• TASK PROMPT:
Starting with the line that contains "thumb mcp: (590, 492)", copy every line through the end of the data below, exactly and with nothing added.

____ AVAILABLE DATA

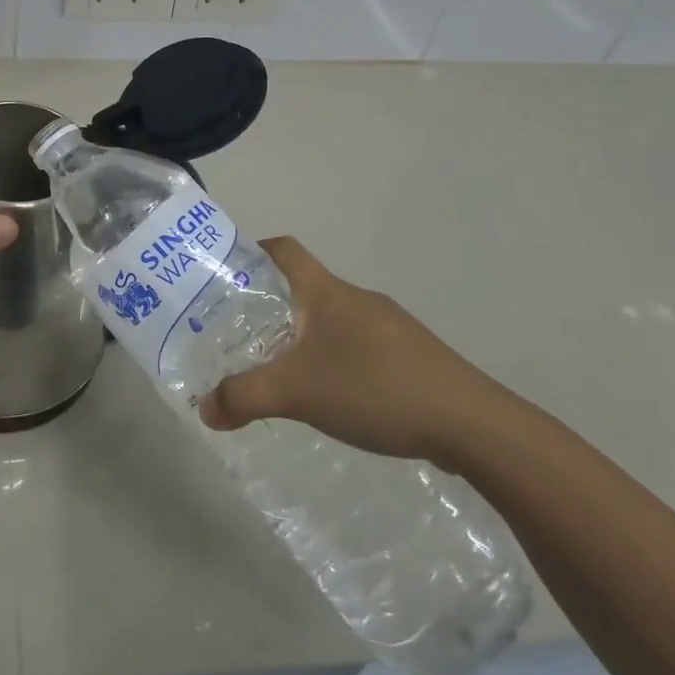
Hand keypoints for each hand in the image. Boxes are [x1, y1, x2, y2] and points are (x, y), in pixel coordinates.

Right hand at [197, 237, 499, 464]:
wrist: (471, 424)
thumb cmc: (374, 388)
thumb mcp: (297, 392)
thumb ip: (244, 397)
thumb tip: (203, 410)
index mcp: (327, 292)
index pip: (283, 249)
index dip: (252, 252)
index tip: (226, 275)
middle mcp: (357, 299)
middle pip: (303, 288)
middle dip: (269, 307)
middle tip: (240, 335)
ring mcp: (388, 326)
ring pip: (331, 320)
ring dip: (303, 337)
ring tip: (281, 371)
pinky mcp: (410, 356)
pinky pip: (358, 345)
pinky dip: (334, 359)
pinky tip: (332, 397)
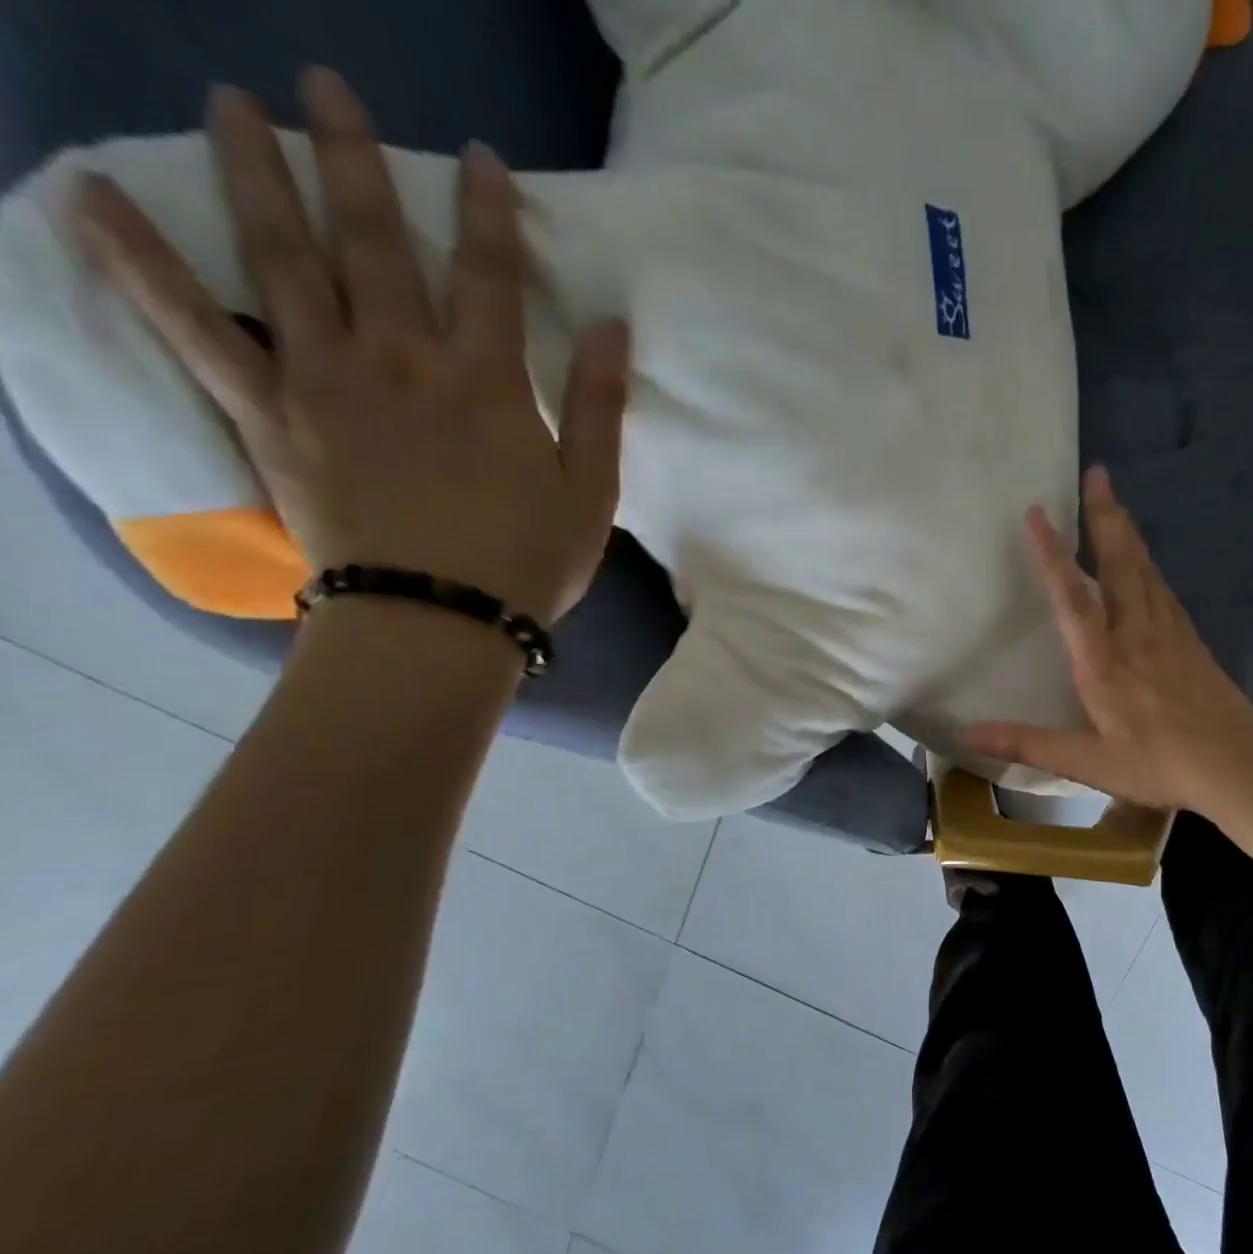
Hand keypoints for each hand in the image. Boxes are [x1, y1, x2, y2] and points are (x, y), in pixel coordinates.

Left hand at [73, 67, 628, 624]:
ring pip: (282, 257)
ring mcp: (326, 379)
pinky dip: (137, 264)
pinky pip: (193, 330)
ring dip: (255, 173)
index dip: (486, 210)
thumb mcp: (590, 492)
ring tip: (230, 104)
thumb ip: (597, 406)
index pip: (488, 274)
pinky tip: (89, 198)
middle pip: (374, 240)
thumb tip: (612, 327)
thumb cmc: (527, 560)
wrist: (437, 619)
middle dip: (353, 158)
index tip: (478, 156)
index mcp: (485, 380)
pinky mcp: (269, 413)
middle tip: (324, 83)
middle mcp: (400, 358)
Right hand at [968, 466, 1252, 811]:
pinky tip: (1148, 562)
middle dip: (1105, 516)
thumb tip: (970, 733)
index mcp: (1104, 662)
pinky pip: (1165, 589)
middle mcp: (1136, 634)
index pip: (1073, 599)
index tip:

________

• RESULT OF THE EXERCISE:
thumb mcp: (590, 492)
ring tip: (230, 104)
thumb ip: (597, 406)
index pip: (488, 274)
pinky tip: (89, 198)
middle pip: (374, 240)
thumb tip: (612, 327)
thumb cmc: (527, 560)
wrist: (437, 619)
middle dip: (353, 158)
index tip: (478, 156)
index mcp: (485, 380)
pinky mcp: (269, 413)
middle tip: (324, 83)
middle mcp: (400, 358)
Right hand at [968, 466, 1252, 811]:
pinky tip: (1148, 562)
middle dip: (1105, 516)
thumb tip: (970, 733)
index mcp: (1104, 662)
pinky pip: (1165, 589)
middle mcp: (1136, 634)
index pip: (1073, 599)
index tip:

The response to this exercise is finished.